< Psalmen 146 >

1 Hallelujah! O mijn ziel! prijs den HEERE.
Praise you the LORD. Praise the LORD, O my soul.
2 Ik zal den HEERE prijzen in mijn leven; ik zal mijn God psalmzingen, terwijl ik nog ben.
While I live will I praise the LORD: I will sing praises to my God while I have any being.
3 Vertrouwt niet op prinsen, op des mensen kind, bij hetwelk geen heil is.
Put not your trust in princes, nor in the son of man, in whom there is no help.
4 Zijn geest gaat uit, hij keert wederom tot zijn aarde; te dienzelfden dage vergaan zijn aanslagen.
His breath goes forth, he returns to his earth; in that very day his thoughts perish.
5 Welgelukzalig is hij, die den God Jakobs tot zijn Hulp heeft, wiens verwachting op den HEERE, zijn God is;
Happy is he that has the God of Jacob for his help, whose hope is in the LORD his God:
6 Die den hemel en de aarde gemaakt heeft, de zee en al wat in dezelve is; Die trouwe houdt in der eeuwigheid.

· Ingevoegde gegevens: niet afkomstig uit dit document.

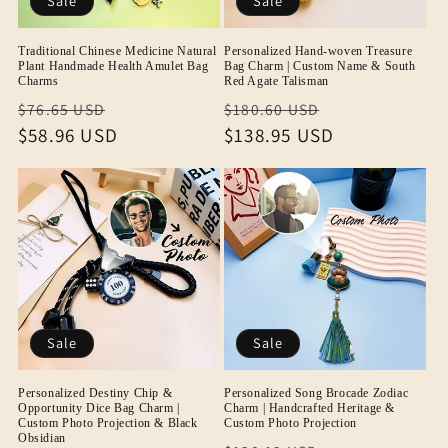
Sale
Sale
Traditional Chinese Medicine Natural
Personalized Hand-woven Treasure
Plant Handmade Health Amulet Bag
Bag Charm | Custom Name & South
Charms
Red Agate Talisman
Regular
Sale
Regular
Sale
$76.65 USD
$180.60 USD
price
$58.96 USD
price
price
$138.95 USD
price
Sale
Sale
Personalized Destiny Chip &
Personalized Song Brocade Zodiac
Opportunity Dice Bag Charm |
Charm | Handcrafted Heritage &
Custom Photo Projection & Black
Custom Photo Projection
Obsidian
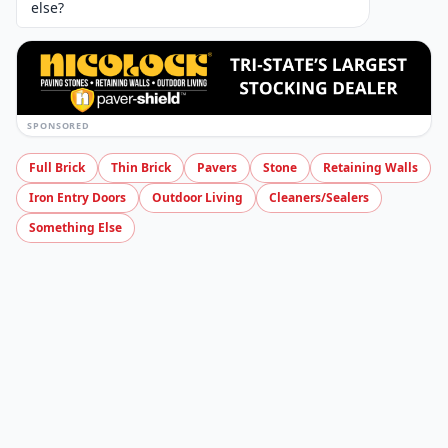
Can be used for applications such as pool
coping, facing and steps • Smooth and
rounded edge that gives it a unique and
finished look • 104 linear feet per pallet
Specs
4×12 Fullnose Accent Color Options and Specs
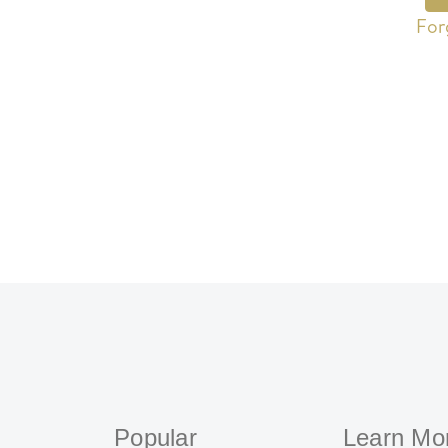
For
Popular
Learn Mo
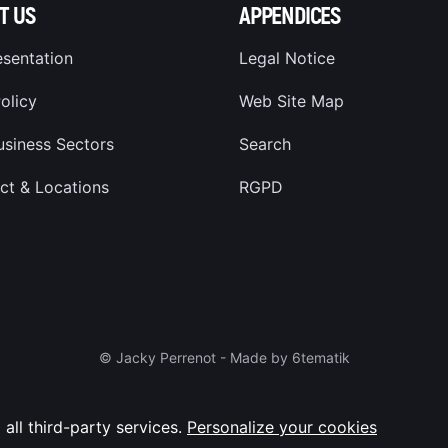
T US
APPENDICES
esentation
Legal Notice
olicy
Web Site Map
usiness Sectors
Search
ct & Locations
RGPD
© Jacky Perrenot -
Made by 6tematik
 all third-party services.
Personalize your cookies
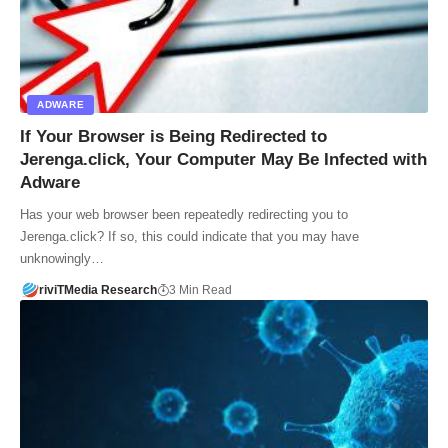
ADWARE
If Your Browser is Being Redirected to
Jerenga.click, Your Computer May Be Infected with
Adware
Has your web browser been repeatedly redirecting you to
Jerenga.click? If so, this could indicate that you may have
unknowingly…
riviTMedia Research
3 Min Read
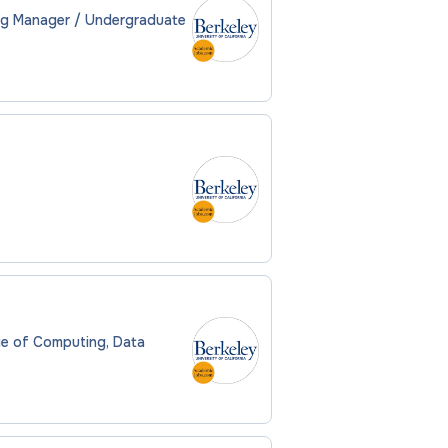
ng Manager / Undergraduate
ege of Computing, Data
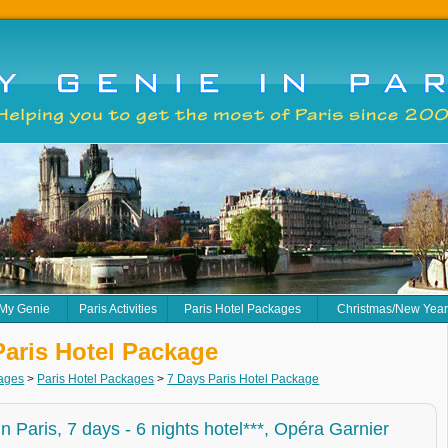
 My Genie
Paris Activities
Paris Hotel Packages
Christmas/New Yea
Paris Hotel Package
kages
>
Paris Hotel Packages
>
7 Days Paris Hotel Package
 in Paris, 7 days - 6 nights hotel***, Opéra Garnier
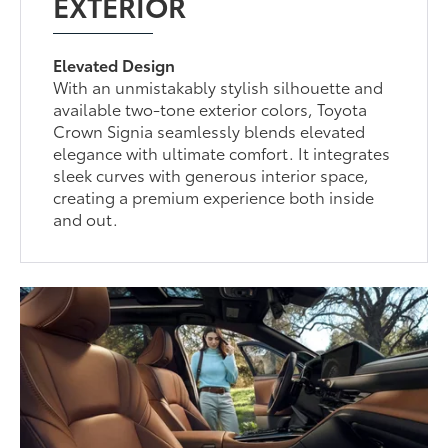
EXTERIOR
Elevated Design
With an unmistakably stylish silhouette and
available two-tone exterior colors, Toyota
Crown Signia seamlessly blends elevated
elegance with ultimate comfort. It integrates
sleek curves with generous interior space,
creating a premium experience both inside
and out.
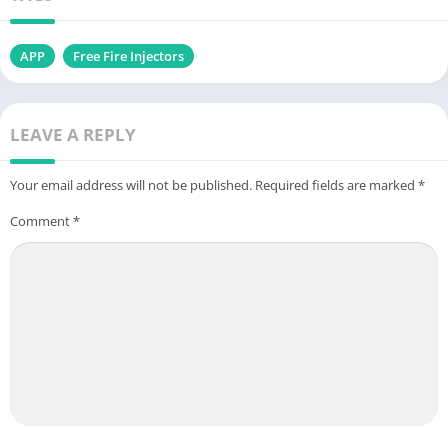
APP
Free Fire Injectors
LEAVE A REPLY
Your email address will not be published.
Required fields are marked
*
Comment
*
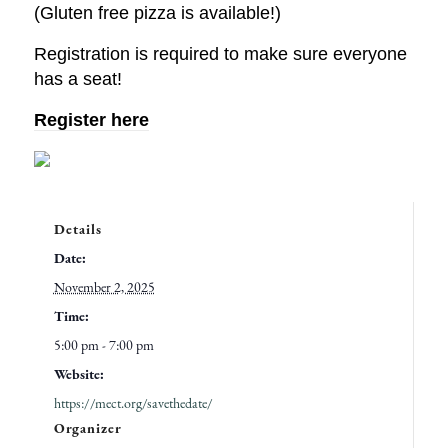
(Gluten free pizza is available!)
Registration is required to make sure everyone
has a seat!
Register here
Details
Date:
November 2, 2025
Time:
5:00 pm - 7:00 pm
Website:
https://mect.org/savethedate/
Organizer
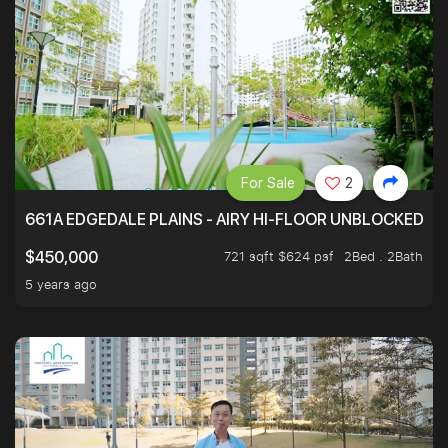
For Sale
2
661A EDGEDALE PLAINS - AIRY HI-FLOOR UNBLOCKED GR
721 sqft $624 psf
2Bed . 2Bath
$450,000
5 years ago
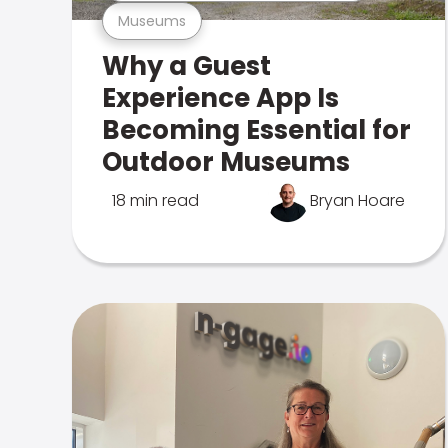
Museums
Why a Guest
Experience App Is
Becoming Essential for
Outdoor Museums
18 min read
Bryan Hoare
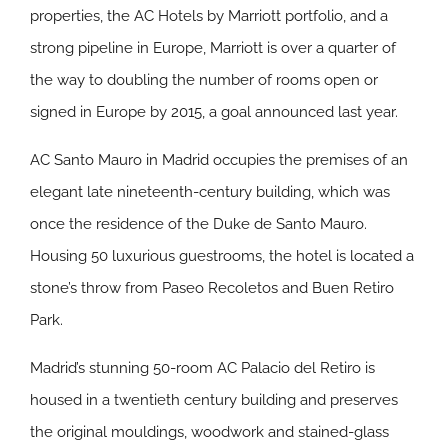
properties, the AC Hotels by Marriott portfolio, and a
strong pipeline in Europe, Marriott is over a quarter of
the way to doubling the number of rooms open or
signed in Europe by 2015, a goal announced last year.
AC Santo Mauro in Madrid
occupies the premises of an
elegant late nineteenth-century building, which was
once the residence of the Duke de Santo Mauro.
Housing 50 luxurious guestrooms, the hotel is located a
stone’s throw from Paseo Recoletos and Buen Retiro
Park.
Madrid’s stunning 50-room
AC Palacio del Retiro
is
housed in a twentieth century building and preserves
the original mouldings, woodwork and stained-glass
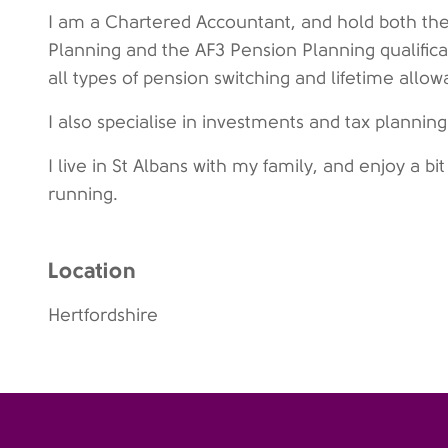
I am a Chartered Accountant, and hold both the
Planning and the AF3 Pension Planning qualific
all types of pension switching and lifetime allo
I also specialise in investments and tax plannin
I live in St Albans with my family, and enjoy a bit 
running.
Location
Hertfordshire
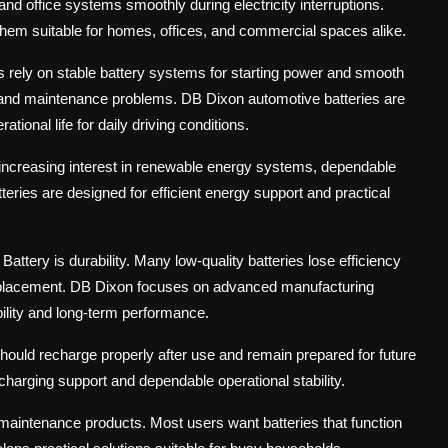
 and office systems smoothly during electricity interruptions.
them suitable for homes, offices, and commercial spaces alike.
s rely on stable battery systems for starting power and smooth
s and maintenance problems. DB Dixon automotive batteries are
onal life for daily driving conditions.
h increasing interest in renewable energy systems, dependable
ies are designed for efficient energy support and practical
tery is durability. Many low-quality batteries lose efficiency
replacement. DB Dixon focuses on advanced manufacturing
bility and long-term performance.
hould recharge properly after use and remain prepared for future
charging support and dependable operational stability.
aintenance products. Most users want batteries that function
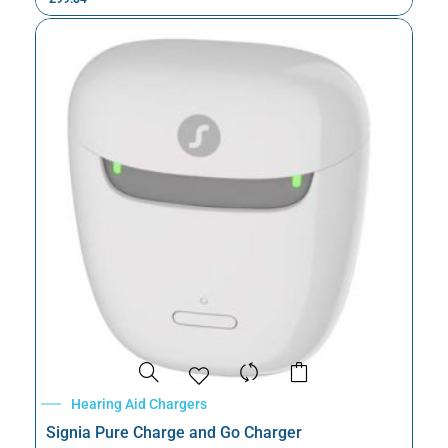
Hearing Aid Chargers
Signia Pure Charge and Go Charger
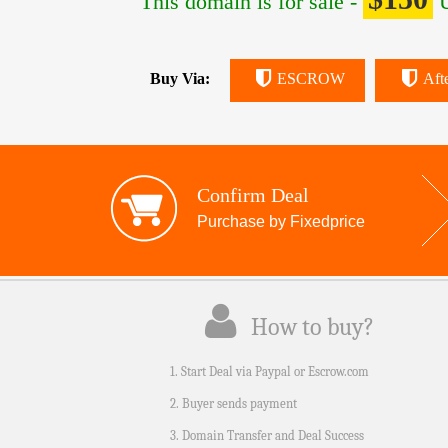
This domain is for sale -
U
Buy Via:
ESCROW
Aft
Confirm Deal
Purchase by Fixedprice
How to buy?
1. Start Deal via Paypal or Escrow.com
2. Buyer sends payment
3. Domain Transfer and Deal Success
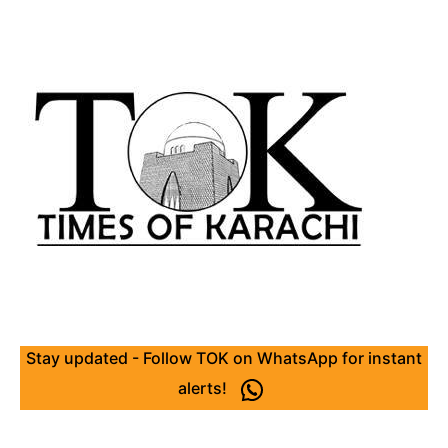
Stay updated - Follow TOK on WhatsApp for instant
alerts!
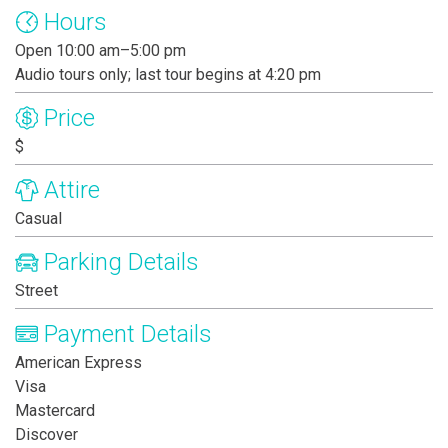
Hours
Open 10:00 am–5:00 pm
Audio tours only; last tour begins at 4:20 pm
Price
$
Attire
Casual
Parking Details
Street
Payment Details
American Express
Visa
Mastercard
Discover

Which made heaven, and earth, the sea, and all that therein is: which keeps truth for ever:
7 Die den verdrukte recht doet, Die den hongerige brood geeft; de HEERE maakt de gevangenen los.
Which executes judgment for the oppressed: which gives food to the hungry. The LORD looses the prisoners:
8 De HEERE opent de ogen der blinden; de HEERE richt de gebogenen op; de HEERE heeft de rechtvaardigen lief.
The LORD opens the eyes of the blind: the LORD raises them that are bowed down: the LORD loves the righteous:
9 De HEERE bewaart de vreemdelingen; Hij houdt den wees en de weduwe staande; maar der goddelozen weg keert Hij om.
The LORD preserves the strangers; he relieves the fatherless and widow: but the way of the wicked he turns upside down.
10 De HEERE zal in eeuwigheid regeren; uw God, o Sion! is van geslacht tot geslacht. Hallelujah!
The LORD shall reign for ever, even your God, O Zion, to all generations. Praise you the LORD.